Across cohorts D, E, and F, the median age of patients was 60 years, 65 years, and 65 years, respectively, and 62%, 64%, and 78% had never smoked. Activating Y772_A775dupYVMA HER2 mutations were observed in 60%, 73%, and 79%, respectively, and 90%, 95%, and 97% had HER2 TKD mutations. Fam-trastuzumab deruxtecan-nxki (Enhertu) was received as previous anti-cancer therapy by 2%, 75%, and 0%, and chemotherapy was received by 96%, 80%, and 8%.

Treatment consisted of increasing oral doses of sevabertinib from 10 mg once daily to 40 mg twice daily, to identify the recommended dose for expansion.

The primary end point of the extension phase was ORR per RECIST v1.1 by BICR. Secondary end points included DOR, DCR, PFS, and safety and tolerability.

Regarding safety, drug-related adverse events (AEs) occurred in 69% of cohort D, 100% of cohort E, and 97% of cohort F; grade 3 AEs were reported in 36%, 31%, and 21%. Notably, grade 3 diarrhea events occurred in 23% of cohort D, 11% of cohort E, and 5% of cohort F. ILD or pneumonitis was not observed in any patients.

Biomarker data from SOHO-01 are being shared in a poster at ESMO on October 18, 2025.³

Sevabertinib is also being evaluated as a first-line therapy for patients with locally advanced or metastatic NSCLC with HER2 mutations in the ongoing phase 3 SOHO-02 trial (NCT06452277).

Disclosures: Dr.
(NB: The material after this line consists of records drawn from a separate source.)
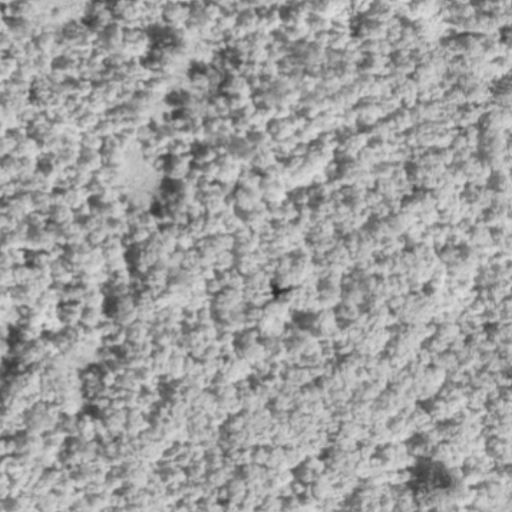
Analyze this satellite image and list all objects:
park: (256, 256)
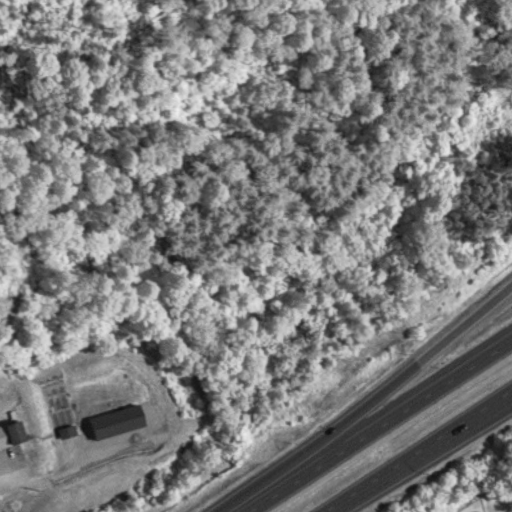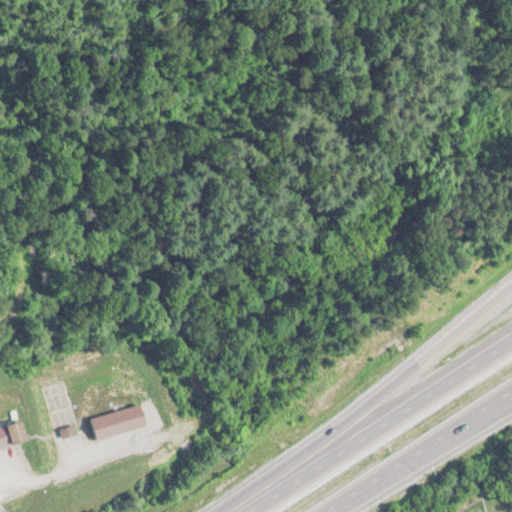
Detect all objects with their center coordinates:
road: (365, 401)
road: (493, 406)
road: (375, 422)
building: (64, 431)
building: (12, 432)
wastewater plant: (97, 433)
road: (418, 452)
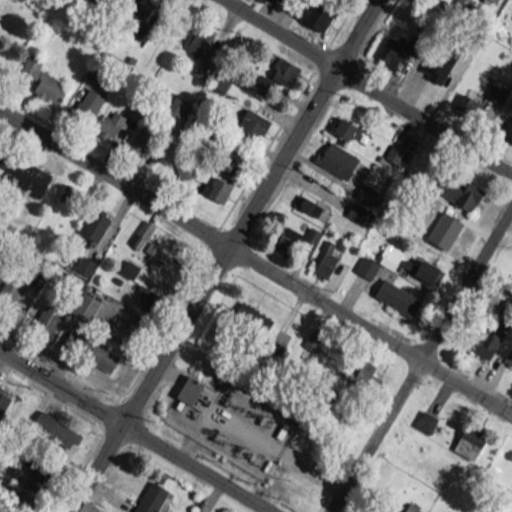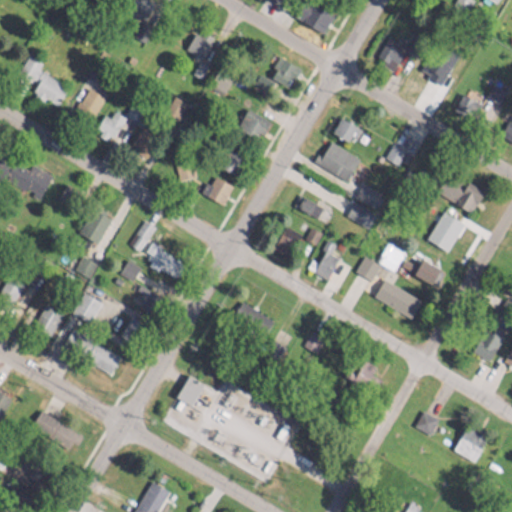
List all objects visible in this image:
building: (137, 5)
building: (387, 46)
building: (428, 70)
building: (36, 75)
road: (359, 89)
building: (105, 118)
building: (248, 118)
building: (506, 122)
building: (340, 124)
building: (317, 162)
building: (305, 201)
building: (139, 229)
building: (388, 248)
road: (222, 255)
building: (322, 257)
road: (255, 272)
building: (384, 283)
building: (98, 352)
road: (419, 359)
building: (185, 384)
building: (51, 424)
building: (50, 427)
road: (127, 435)
road: (274, 456)
building: (35, 465)
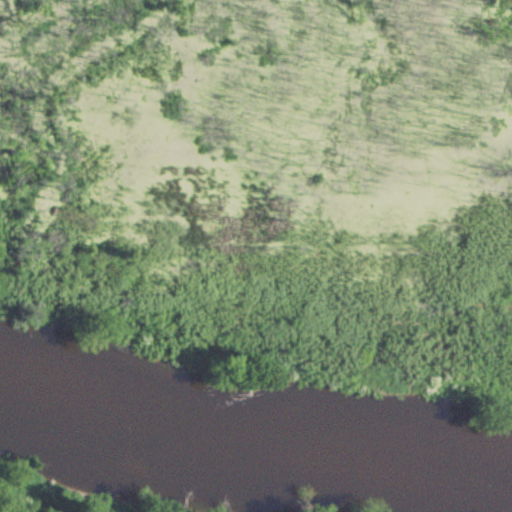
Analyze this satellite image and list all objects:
river: (250, 458)
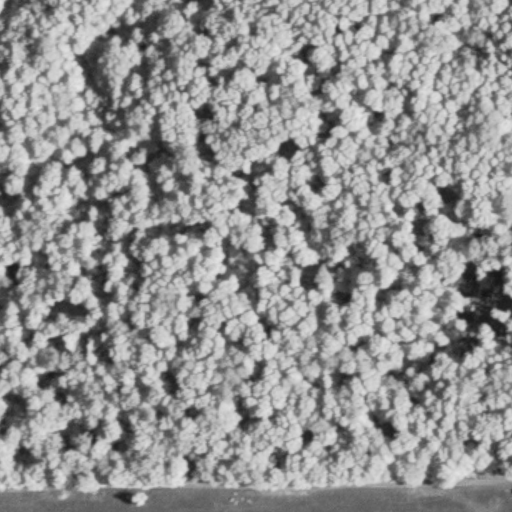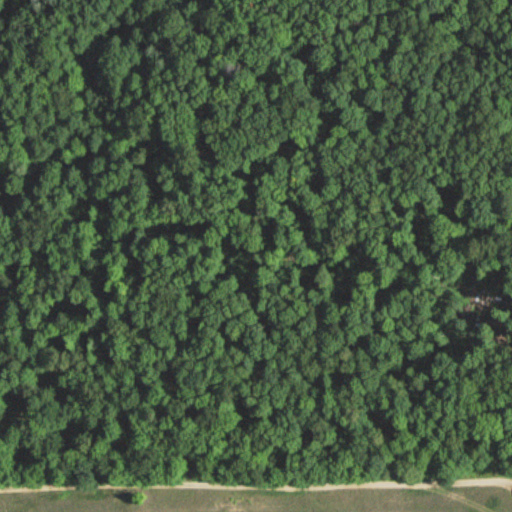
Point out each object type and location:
road: (256, 485)
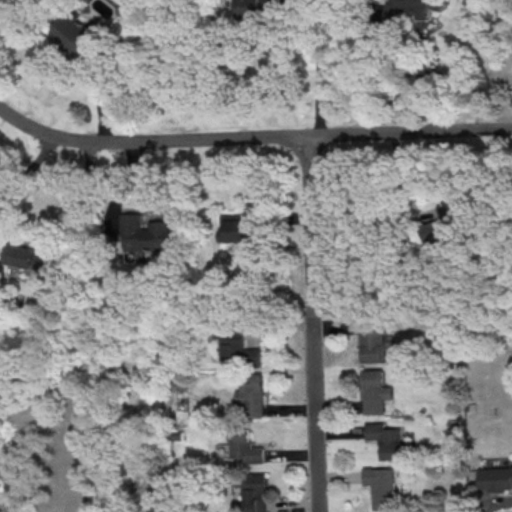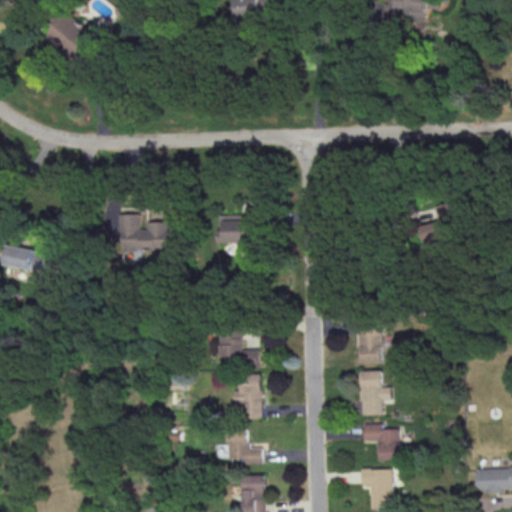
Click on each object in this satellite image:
building: (249, 7)
building: (411, 8)
building: (71, 33)
road: (319, 64)
road: (97, 99)
road: (251, 138)
road: (27, 166)
building: (442, 225)
building: (239, 227)
building: (145, 232)
building: (33, 260)
road: (310, 325)
building: (371, 341)
building: (237, 350)
building: (374, 390)
building: (251, 394)
building: (385, 439)
building: (244, 447)
building: (495, 477)
building: (380, 485)
building: (255, 492)
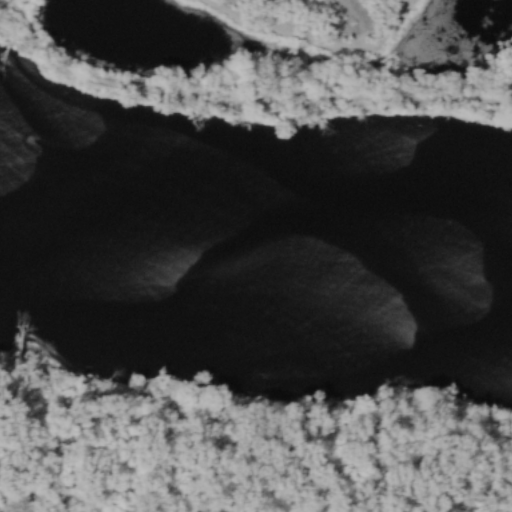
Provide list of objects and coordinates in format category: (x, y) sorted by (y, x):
park: (270, 52)
river: (250, 221)
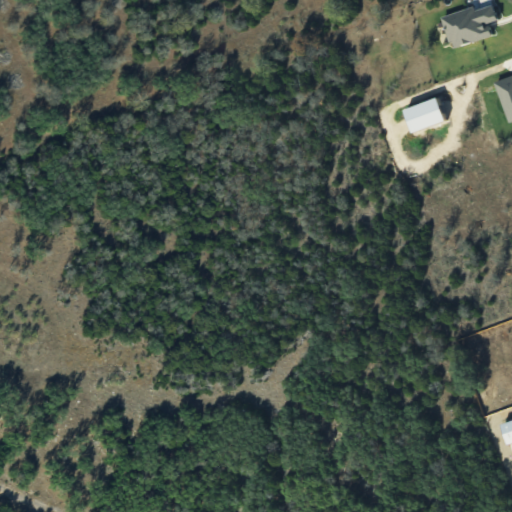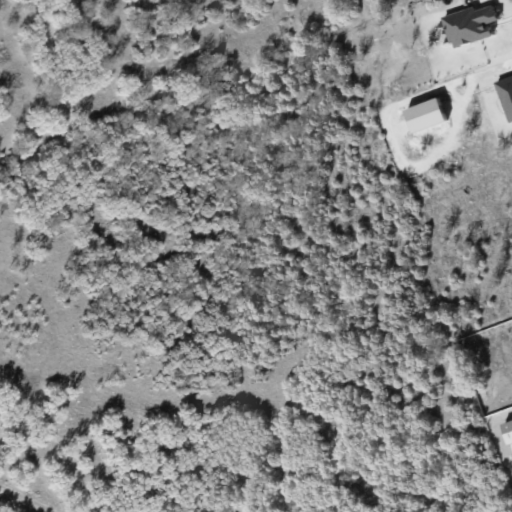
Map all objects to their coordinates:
building: (469, 25)
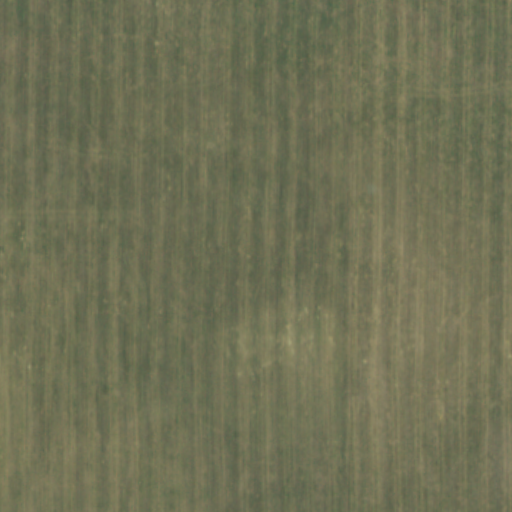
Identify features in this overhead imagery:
road: (105, 325)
Le cited consultant roles for AbbVie, AstraZeneca, BlossomHill, Blueprint Medicines Corporation, Boehringer Ingelheim, Daiichi Sankyo Company, Eli Lilly and Company, Janssen Biotech, Merck KGaA, Novartis, Regeneron Pharmaceuticals, and Spectrum Pharmaceuticals.

References

1. Le X, Kim TM, Dong X, et al. Sevabertinib (BAY 2927088) in advanced HER2-mutant non-small cell lung cancer (NSCLC): results from the SOHO-01 study. Presented at the 2025 European Society for Medical Oncology Congress. Presented at the 2025 ESMO Congress; October 17–20, 2025; Berlin, Germany. Abstract LBA75.
2. Le X, Kim TM, Loong HH, et al. Sevabertinib in advanced HER2-mutant non–small-cell lung cancer. N Engl J Med. Published online October 17, 2025. doi:10.1056/NEJMoa2511065
3. Girard N, Li L, Kim KM, et al. Molecular factors and ctDNA dynamics associated with clinical outcomes in patients with HER2-mutant NSCLC treated with sevabertinib (BAY 2927088): Exploratory analysis of the SOHO-01 study. Will be presented at the 2025 ESMO Congress; October 17–20, 2025; Berlin, Germany. Abstract 2001P.